On the other hand, the
D. willistoni Y chromosome has some features not seen in other
Drosophila species. First, it seems that a recent burst in gene acquisitions happened after the split between
D. willistoni and its cryptic species
D. paulistorum/
D. equinoxialis, which created a set of ~10 private Y-linked genes in
D. willistoni. This gene gain burst is even more remarkable given the rather short time interval (4.8 Mya; Ref.
[38]) and the lack of recent bursts in the well-studied
D. melanogaster and
D. virilis (the former has one or two private Y-linked genes
[15][39];
D. virilis has none). Second, it seems that the gene gain rate is higher in
D. willistoni. The previous estimates of the gain-loss ratio were 10.7 and 4.9 (using
D. melanogaster and
D. virilis as the focal species, respectively
[13][14], and when we included
D. willistoni we got 25. Furthermore, the heterogeneity in the gain–loss ratio among branches becomes statistically significant, suggesting that
D. willistoni is an outlier. Third, we found four large segmental duplications that copied ~700 kb of autosomal sequence in the
D. willistoni Y chromosome (
Table 1); the previously known cases have a few kb
[15][39]. The first and second peculiarities of the
D. willistoni Y may be a consequence of the third: a higher rate of segmental duplications to the Y is expected to increase the gene gain rate and, if recent, may generate a fairly large amount of recent gene acquisitions by the Y. We got mixed results while trying to find evidence for this hypothesis in the literature. Suppose this hypothesis is correct and that segmental duplications occur in other chromosomes as well. In that case, one might expect to find increased gene movements in general, but
D. willistoni does not seem to be an outlier in this respect
[23]. On the other hand, Vibranovski et al.

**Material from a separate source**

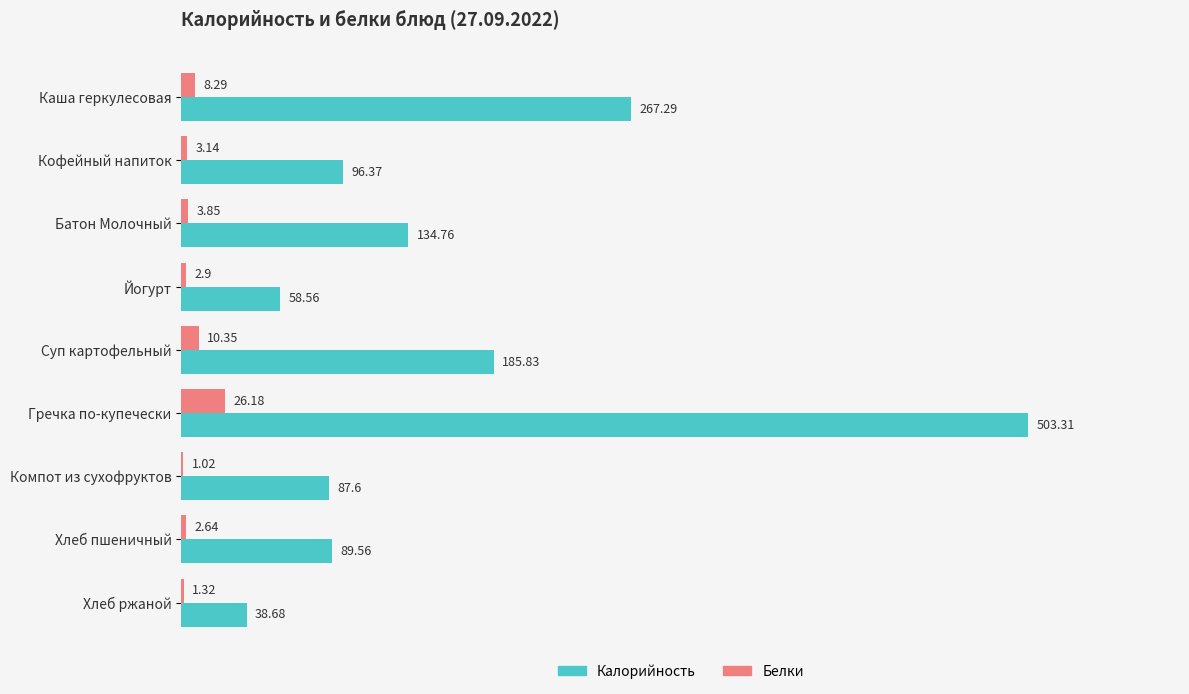

What is the sum of all Белки values?

59.7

[28] analyzed the same dataset of
[23] by partitioning it in A→A, A→X, and X→A movements and noted that
D. willistoni is an outlier to the general pattern of excess of gene movements out of the X: it has many A→A and A→X movements, which weakly supports the idea that gene gains are more frequent in the
D. willistoni lineage. Perhaps at this point, the most solid conclusion we can obtain was already outlined in the 12
Drosophila Genome Project paper: “
D. willistoni is an exceptional outlier by several criteria, including its unusually skewed codon usage, increased transposable element content and potential lack of seleno-proteins”
[40][41]. The list goes on: “Some clades, like the
willistoni group, seem to undergo many more [intron] losses per million years than others”
[42]. It will be interesting to directly investigate the occurrence of segmental duplications in the X and autosomes to verify if it is indeed increased in the
D. willistoni lineage and if these duplications created new genes. In particular, one can look at the unexpected gene movements reported by Vibranovski et al.
[28], and check if several genes came from adjacent chromosomal regions, which is a telltale sign of a segmental duplication. Finally, careful studies of more
Drosophila Y chromosomes might help us better understand the relationship between segmental duplications and gene traffic to the Y chromosome.